Minée par l’hyperinflation, les sanctions et l’échec des réformes monétaires, la devise iranienne a rompu le lien de confiance avec sa population.
Face aux sanctions, l’Iran a décidé de libéraliser son marché des changes, quelques mois après avoir tenté en vain de le reprendre en mains. C’est la loi de l’offre et de la demande qui va désormais fixer la valeur du rial iranien, à l’exception des produits de première nécessité (aliments, médicaments), qui bénéficient toujours du taux de change officiel fixe de 44.000 rials par dollar. La libéralisation, toute relative, vise à soutenir une monnaie qui a perdu l’essentiel de sa valeur. Les particuliers pourront échanger leurs rials contre des dollars mais pour des montants limités et s’ils justifient leurs transactions (dépenses médicales, voyage à l’étranger, frais de scolarité…).
Hyperinflation galopante
Sur le marché noir, le dollar s’échange autour de 95.000 rials par dollar. Après avoir dépassé la barre des 100.000 rials fin juillet, il avait établi récemment un record à 119.000. Le 28 juillet, la devise iranienne a connu un krach, une chute journalière de 12,5 %. Elle a perdu près de la moitié de sa valeur sur le marché noir depuis la réforme monétaire décidée en avril visant à unifier les taux de change du pays, s’adosser au dollar et restaurer la confiance dans la monnaie. Un échec qui a précipité le plongeon du rial.
« Spirale de la mort »
La situation économique et financière a empiré depuis la réforme d’avril. L’inflation annuelle est de l’ordre de 190 % et non pas de 10 %, le taux officiel, selon les estimations de Steve Hanke, économiste à la Johns Hopkins University et au Cato Institute. Le rial est entré « dans la spirale de la mort », comme en 2012 lorsque l’administration Obama imposa de nouvelles sanctions au pays du fait de son programme nucléaire.

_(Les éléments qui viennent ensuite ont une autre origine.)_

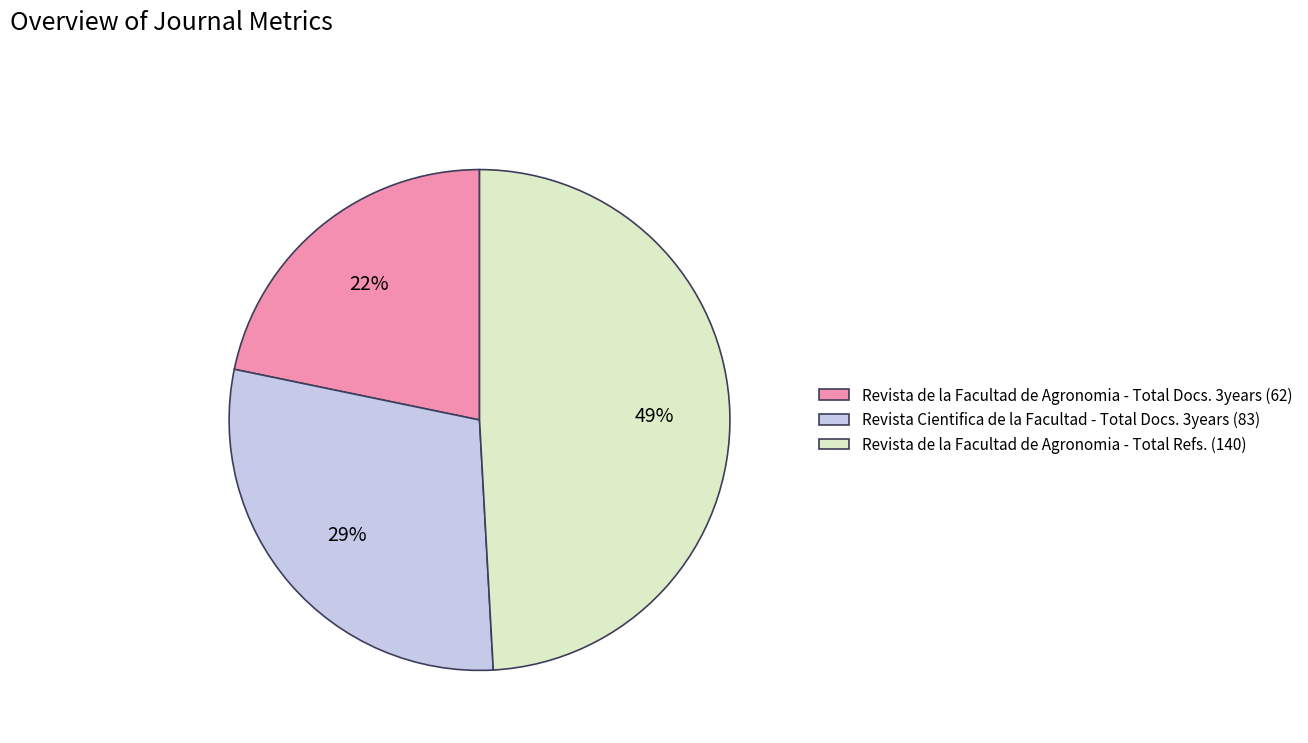

True or false: Revista de la Facultad de Agronomia - Total Docs. 3years (62) accounts for 12% of the total.

False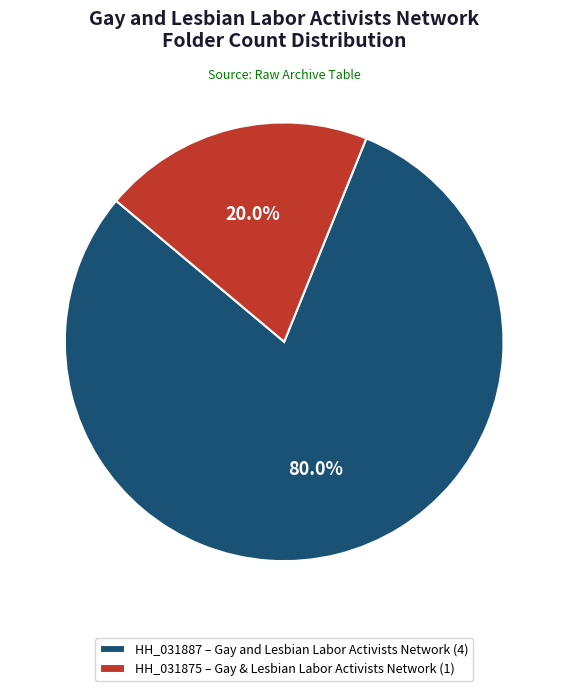

What is the ratio of the value at HH_031887 – Gay and Lesbian Labor Activists Network (4) to the value at HH_031875 – Gay & Lesbian Labor Activists Network (1)?

4.0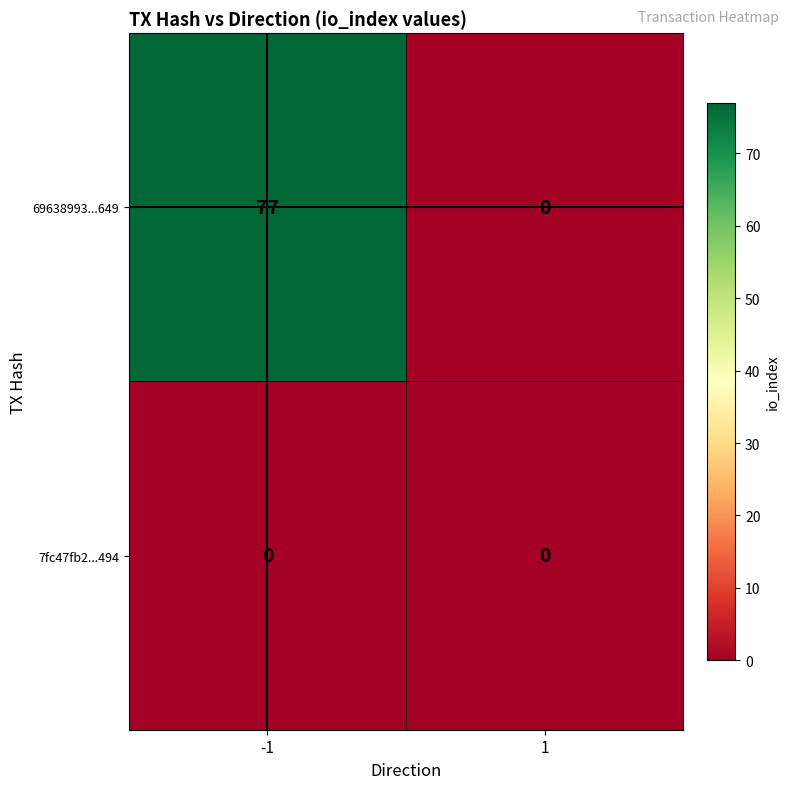

Reading left to right, extract all data points from this chart.

69638993...649: 77	0
7fc47fb2...494: 0	0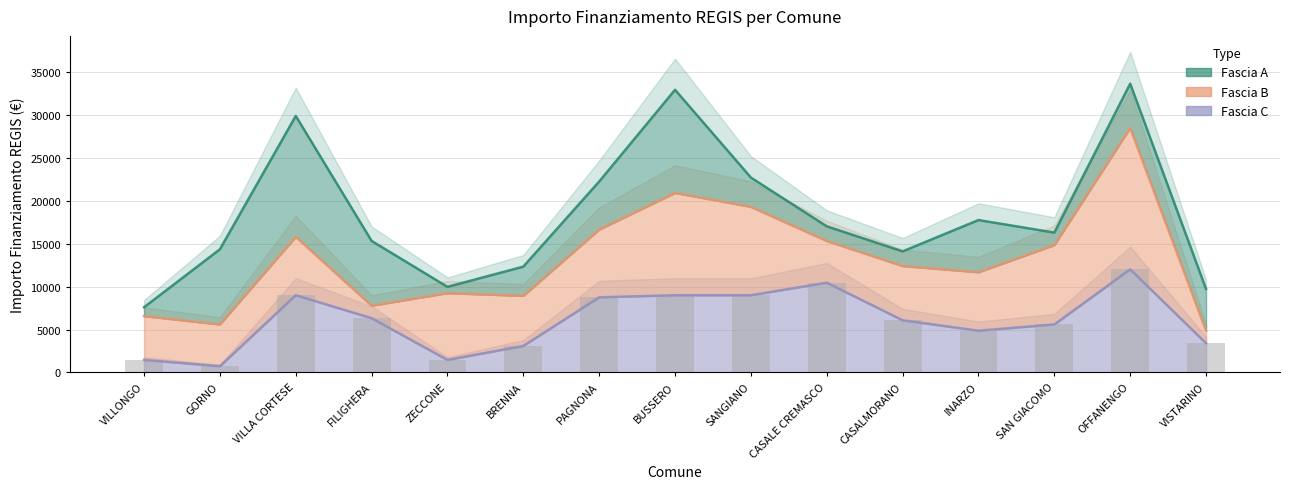

Where does the Fascia A series first go above 16281?

VILLA CORTESE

Fin juin, des bureaux de change du grand bazar de Téhéran avaient fait grève pour protester contre l’effondrement de la devise et son impact néfaste sur leurs activités. Un grand nombre de bureaux de changes avaient été fermés dans le pays en avril. Ils étaient accusés par le pouvoir d’alimenter la spéculation. Ils pourront rouvrir, mais seront contrôlés de près par les autorités.

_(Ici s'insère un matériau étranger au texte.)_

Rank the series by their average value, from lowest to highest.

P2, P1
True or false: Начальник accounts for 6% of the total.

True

La défiance à l’égard du rial alimente les troubles sociaux et le mécontentement de la population. En début d’année, 63 % des Iraniens déclaraient que la mauvaise gestion économique et la corruption étaient les principaux problèmes affectant l’économie. Seulement 32 % mettaient en avant les sanctions. Le pays a nommé un nouveau gouverneur de sa banque centrale, après avoir limogé son prédécesseur, jugé incapable de gérer la crise financière. Des responsables de l’activité des changes de l’institution monétaire ont été arrêtés, suspectés de corruption et d’enrichissement personnel. Désormais interdite d’acheter des dollars, la banque centrale va devoir diversifier, dans d’autres monnaies que le billet vert, ses réserves de changes, estimées à 130 milliards de dollars en 2017 par le Fonds monétaire international.
Actifs refuge
Le gouvernement a fixé à 10.000 euros (11.600 dollars) les liquidités que les particuliers peuvent détenir en dehors du système bancaire. Dans les bureaux de change des aéroports, les Iraniens peuvent retirer entre 500 et 1.000 euros selon leur destination. Le pays veut en effet contrôler les fuites de capitaux. Début mai, le responsable de la commission économique du parlement iranien avait évalué à 2,5 milliards de dollars les sommes qui ont quitté le pays pour s’investir sur les devises cryptographiques comme le bitcoin. Le pays a interdit à ses banques de se lancer dans ce secteur. Comme le Venezuela , le pays voudra peut-être lancer sa propre devise 2.0 pour tenter de contourner les sanctions américaines et surfer sur l’engouement pour les « ICO » (levées de fonds en cryptomonnaies).
Les particuliers recherchent d’autres réserves de valeur et placements pour protéger leur épargne. L’or fait figure de placement refuge contre l’hyperinflation et connaît un regain d’intérêt dans le pays. La demande d’or (pièces, lingots) a triplé dans le pays au second trimestre et d’une année sur l’autre.